After Jack [=McCoy=] is forced to settle the prosecution of a shooter who killed 15 people in Central Park, he decides to prosecute the gun manufacturer. Debut episode of Jesse L. Martin as Detective Ed Green.


!!!This episode contains examples of:
* AbusiveParents: Dennis' now-absent father was violent toward him, and his mother was a UselessBystanderParent who did nothing about it.
* BrandX: The fictional "Rolf Firearms" plays a prominent part.
* BreakThemByTalking: Dennis Trope actually starts crying when Green asks him to explain why he was so angry at the female medical students.
* CaretakingIsFeminine: Dennis believes so, and he finally snapped when his Hudson rejection letter suggested he apply for nursing instead - something he views as beneath him and a woman's job.
* EmotionsVsStoicism: Judge William Wright's reasoning for overturning the verdict at the end of the episode. The anger against Rolf's Firearms could not override that the state's burden of proof wasn’t met.
* {{Foreshadowing}}: Green mentions spending some time in Atlantic City. His gambling problem becomes a plot point later on.

#### [AVAILABLE DATA]
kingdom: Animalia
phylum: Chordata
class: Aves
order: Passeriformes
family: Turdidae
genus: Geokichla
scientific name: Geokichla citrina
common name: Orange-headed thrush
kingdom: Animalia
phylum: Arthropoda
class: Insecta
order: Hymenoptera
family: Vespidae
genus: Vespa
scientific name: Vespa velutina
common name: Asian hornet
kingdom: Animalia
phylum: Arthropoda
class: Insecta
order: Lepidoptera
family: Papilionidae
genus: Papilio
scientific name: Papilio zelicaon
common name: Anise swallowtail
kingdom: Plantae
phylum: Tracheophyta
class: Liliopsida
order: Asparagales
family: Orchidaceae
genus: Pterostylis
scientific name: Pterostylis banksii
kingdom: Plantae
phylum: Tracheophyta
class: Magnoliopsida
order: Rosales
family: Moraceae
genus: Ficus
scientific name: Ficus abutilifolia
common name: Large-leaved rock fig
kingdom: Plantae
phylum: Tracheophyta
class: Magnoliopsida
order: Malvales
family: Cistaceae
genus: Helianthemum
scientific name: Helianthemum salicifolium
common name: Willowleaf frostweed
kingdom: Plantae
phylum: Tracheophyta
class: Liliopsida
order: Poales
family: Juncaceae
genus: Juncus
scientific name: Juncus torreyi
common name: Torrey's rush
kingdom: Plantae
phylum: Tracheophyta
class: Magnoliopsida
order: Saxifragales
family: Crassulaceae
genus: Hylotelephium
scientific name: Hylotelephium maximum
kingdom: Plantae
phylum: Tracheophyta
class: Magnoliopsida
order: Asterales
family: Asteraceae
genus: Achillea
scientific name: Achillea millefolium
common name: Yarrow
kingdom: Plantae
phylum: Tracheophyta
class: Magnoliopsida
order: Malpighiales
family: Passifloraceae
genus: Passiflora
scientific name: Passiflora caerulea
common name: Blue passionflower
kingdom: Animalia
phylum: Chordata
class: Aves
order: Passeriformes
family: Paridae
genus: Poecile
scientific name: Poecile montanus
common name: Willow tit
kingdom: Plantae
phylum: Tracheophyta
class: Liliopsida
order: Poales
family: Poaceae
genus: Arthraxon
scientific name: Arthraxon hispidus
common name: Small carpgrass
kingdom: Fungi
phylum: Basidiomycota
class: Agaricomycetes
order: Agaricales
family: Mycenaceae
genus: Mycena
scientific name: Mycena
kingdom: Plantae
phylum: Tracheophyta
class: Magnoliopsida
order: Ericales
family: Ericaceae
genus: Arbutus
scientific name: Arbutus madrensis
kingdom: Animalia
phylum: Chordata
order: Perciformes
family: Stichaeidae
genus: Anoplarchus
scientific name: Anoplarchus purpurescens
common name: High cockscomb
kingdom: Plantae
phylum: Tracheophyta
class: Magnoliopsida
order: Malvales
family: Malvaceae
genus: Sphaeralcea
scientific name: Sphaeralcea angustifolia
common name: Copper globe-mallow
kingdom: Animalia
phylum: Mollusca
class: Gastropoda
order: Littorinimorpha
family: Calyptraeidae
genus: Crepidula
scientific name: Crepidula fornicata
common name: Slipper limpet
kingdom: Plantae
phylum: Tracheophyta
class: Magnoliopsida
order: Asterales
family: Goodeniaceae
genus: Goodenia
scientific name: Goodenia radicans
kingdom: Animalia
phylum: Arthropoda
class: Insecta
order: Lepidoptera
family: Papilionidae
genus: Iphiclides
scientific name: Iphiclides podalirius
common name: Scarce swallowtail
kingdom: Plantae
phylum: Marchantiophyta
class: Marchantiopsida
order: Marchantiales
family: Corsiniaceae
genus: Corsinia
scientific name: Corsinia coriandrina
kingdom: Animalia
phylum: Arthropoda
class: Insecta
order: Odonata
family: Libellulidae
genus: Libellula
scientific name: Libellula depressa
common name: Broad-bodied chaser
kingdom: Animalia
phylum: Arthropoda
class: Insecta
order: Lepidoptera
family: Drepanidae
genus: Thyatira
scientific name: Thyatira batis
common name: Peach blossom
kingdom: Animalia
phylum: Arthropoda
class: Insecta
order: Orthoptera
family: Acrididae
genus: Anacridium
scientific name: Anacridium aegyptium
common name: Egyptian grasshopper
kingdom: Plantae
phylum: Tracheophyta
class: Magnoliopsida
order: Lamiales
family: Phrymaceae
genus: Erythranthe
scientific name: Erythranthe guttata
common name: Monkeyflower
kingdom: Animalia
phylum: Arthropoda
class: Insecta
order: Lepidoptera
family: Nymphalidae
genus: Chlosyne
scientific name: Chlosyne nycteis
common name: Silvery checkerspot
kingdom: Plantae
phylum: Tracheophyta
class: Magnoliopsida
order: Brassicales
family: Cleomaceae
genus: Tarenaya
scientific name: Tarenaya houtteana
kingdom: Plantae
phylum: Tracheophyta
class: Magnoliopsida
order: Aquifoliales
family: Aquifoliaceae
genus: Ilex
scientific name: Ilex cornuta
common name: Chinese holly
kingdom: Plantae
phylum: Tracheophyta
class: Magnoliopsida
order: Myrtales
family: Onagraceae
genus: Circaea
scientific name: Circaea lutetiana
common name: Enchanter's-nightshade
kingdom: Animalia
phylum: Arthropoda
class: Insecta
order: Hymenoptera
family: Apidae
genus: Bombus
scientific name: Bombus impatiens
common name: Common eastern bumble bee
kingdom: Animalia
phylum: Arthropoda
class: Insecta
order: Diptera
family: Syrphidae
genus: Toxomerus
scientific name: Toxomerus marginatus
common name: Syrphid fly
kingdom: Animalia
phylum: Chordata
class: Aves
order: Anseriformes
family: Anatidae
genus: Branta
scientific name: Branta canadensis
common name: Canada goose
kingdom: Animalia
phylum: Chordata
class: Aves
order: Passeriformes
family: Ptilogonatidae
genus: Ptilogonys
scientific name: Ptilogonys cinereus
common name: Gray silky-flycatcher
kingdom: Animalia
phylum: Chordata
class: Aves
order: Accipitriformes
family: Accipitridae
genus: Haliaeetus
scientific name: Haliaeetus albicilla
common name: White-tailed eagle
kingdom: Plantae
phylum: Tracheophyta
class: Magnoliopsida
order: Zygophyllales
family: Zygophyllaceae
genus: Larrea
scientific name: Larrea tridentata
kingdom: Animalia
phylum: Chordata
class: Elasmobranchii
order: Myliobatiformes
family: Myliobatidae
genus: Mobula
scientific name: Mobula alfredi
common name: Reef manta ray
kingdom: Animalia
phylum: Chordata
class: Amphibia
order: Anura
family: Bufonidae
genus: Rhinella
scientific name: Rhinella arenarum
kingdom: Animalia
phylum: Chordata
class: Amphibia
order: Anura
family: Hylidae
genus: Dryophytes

#### [REQUIRED ACTIONS]
**A)** According to the episode page, which actor makes his debut as Detective Ed Green?
**B)** Please copy the episode page word for word from "After Jack [=McCoy=]" to "Detective Ed Green.".

#### [TASK-BY-TASK SOLUTIONS]
**A)** Jesse L. Martin

**B)**
After Jack [=McCoy=] is forced to settle the prosecution of a shooter who killed 15 people in Central Park, he decides to prosecute the gun manufacturer. Debut episode of Jesse L. Martin as Detective Ed Green.